В столовой их представили воспитанницам, не выказавшим к новеньким никакого интереса: девочки с истинно фламандским аппетитом поглощали хлеб с фруктами и оживленно болтали о всяких пустяках. Сестры Бронте дивились их манерам, на английский вкус вульгарным и развязным, их громким голосам, хихиканью и щегольским шейным платкам, даже на самых маленьких. Учительниц, пытавшихся их утихомирить, пансионерки демонстративно игнорировали – попробовали бы они такое в Роу-Хед, не говоря уж о Кован-Бридж. Эмили едва откусила булку и молчала как воды в рот набрав, Шарлотта же повернула стул, на котором сидела, несколько в сторону (так она часто делала, когда волновалась, словно для того, чтобы не видеть лицо собеседника и не смущаться еще больше) и начала пылко говорить:
– Это только начало, дорогая. Мы будем работать день и ночь. У нас будет то, о чем мы мечтаем. Подумай: все города Европы будут принадлежать нам. Мы получим пропуск в общество самых умных людей…

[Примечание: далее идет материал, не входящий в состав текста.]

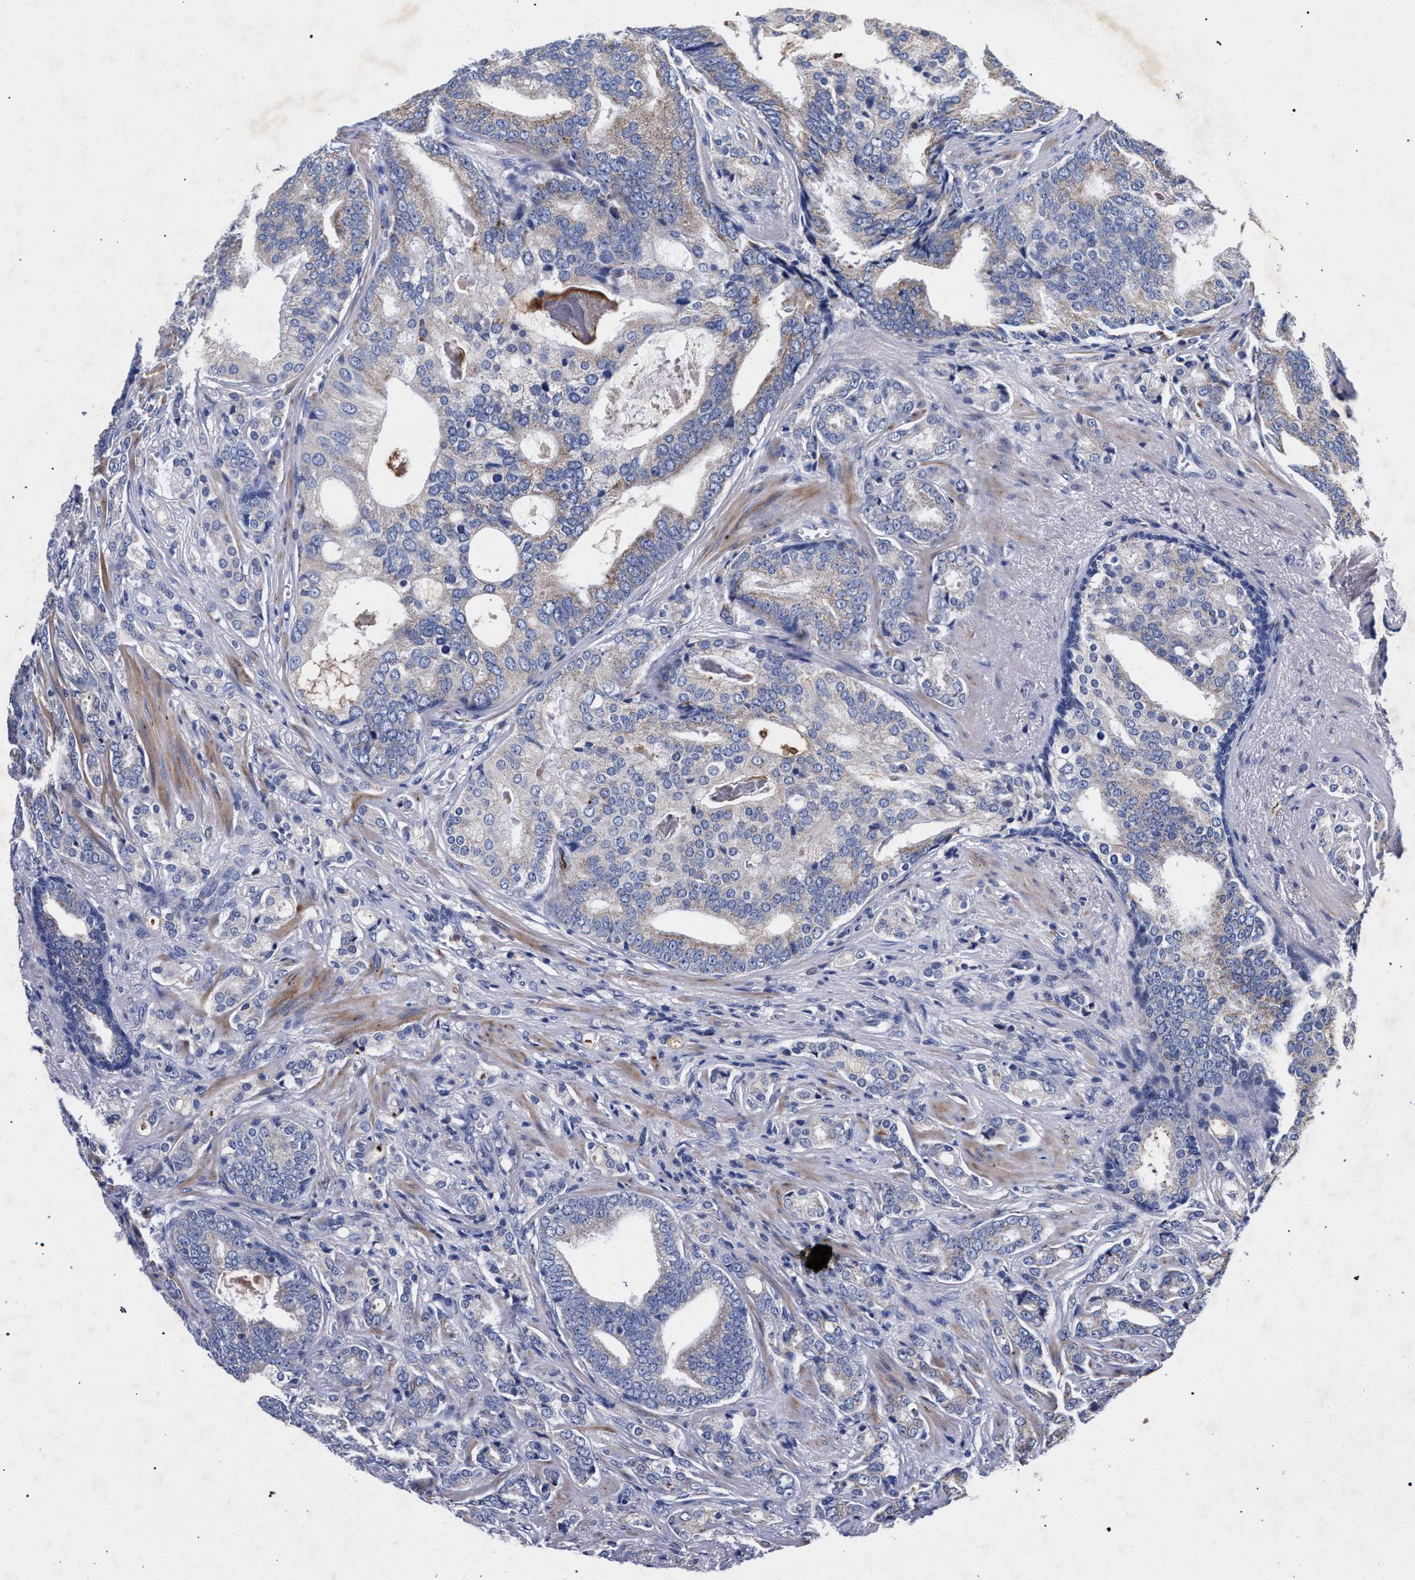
{"staining": {"intensity": "moderate", "quantity": "<25%", "location": "cytoplasmic/membranous"}, "tissue": "prostate cancer", "cell_type": "Tumor cells", "image_type": "cancer", "snomed": [{"axis": "morphology", "description": "Adenocarcinoma, Low grade"}, {"axis": "topography", "description": "Prostate"}], "caption": "Immunohistochemistry (IHC) of human prostate low-grade adenocarcinoma demonstrates low levels of moderate cytoplasmic/membranous staining in approximately <25% of tumor cells.", "gene": "HSD17B14", "patient": {"sex": "male", "age": 58}}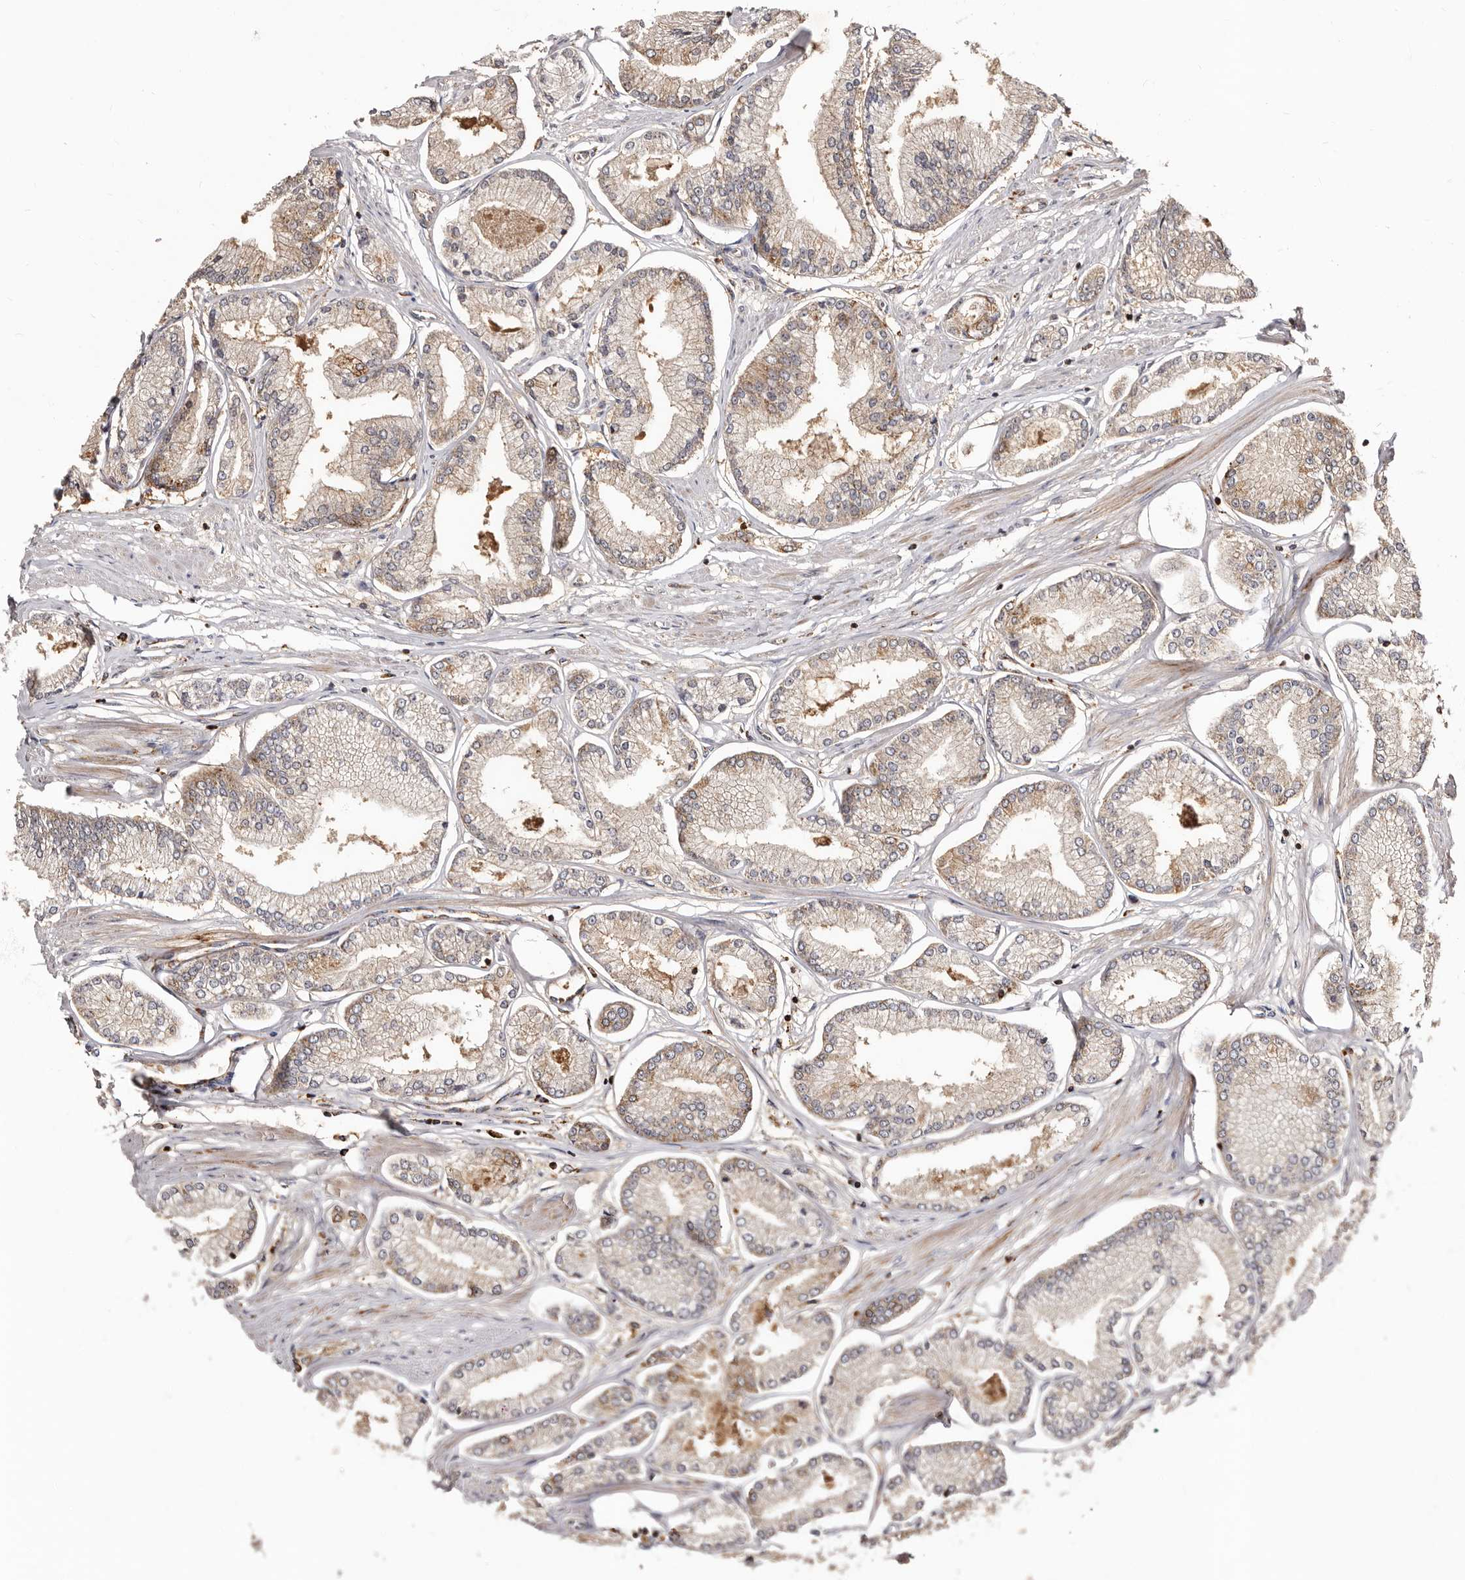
{"staining": {"intensity": "weak", "quantity": ">75%", "location": "cytoplasmic/membranous"}, "tissue": "prostate cancer", "cell_type": "Tumor cells", "image_type": "cancer", "snomed": [{"axis": "morphology", "description": "Adenocarcinoma, Low grade"}, {"axis": "topography", "description": "Prostate"}], "caption": "Protein staining shows weak cytoplasmic/membranous positivity in approximately >75% of tumor cells in prostate cancer. (brown staining indicates protein expression, while blue staining denotes nuclei).", "gene": "BAX", "patient": {"sex": "male", "age": 52}}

Константин Эже, весь в черном, как обычно, с улыбкой входил в столовую. Он искренне любил своих учениц, особенно тех, кто проявлял интерес к литературе, и часто делился с ними бриошами или леденцами. Он сразу заметил двух новых девушек, которые держались обособленно, и вдруг понял, что уже несколько минут пристально смотрит на одну из них. Она вовсе не была красива, но глаза ее горели, щеки порозовели, прямые каштановые волосы сияли природным блеском, она вся была устремлена куда-то и явно пыталась своим красноречием увлечь в эти горние выси сестру. А что речь шла не о покупке украшения или поездке к морю, было очевидно. Интеллект и одухотворенность – вот что Константин Эже превыше всего ценил в женщинах. Если они, конечно, при этом не являются синими чулками. Впрочем, он давно уже смирился с тем, что ни его красавица жена, ни их ученицы не могли похвастаться подобными добродетелями. Шарлотта тоже посмотрела на невысокого импозантного мужчину, ведущего себя здесь по-свойски, как дома, и тут же отвела глаза. Из-за своей близорукости она его и не разглядела-то толком. Надо было как-то ободрить сестру: резкость и неприветливость Эмили, к которым привыкли дома, здесь могли сослужить им плохую службу. За окном крупными белыми хлопьями пошел снег – все воспитанницы, побросав недоеденный завтрак, бросились на него глазеть. Только две девушки не встали из-за стола, они сидели молча и не замечали, что месье Эже по-прежнему не спускает с них глаз.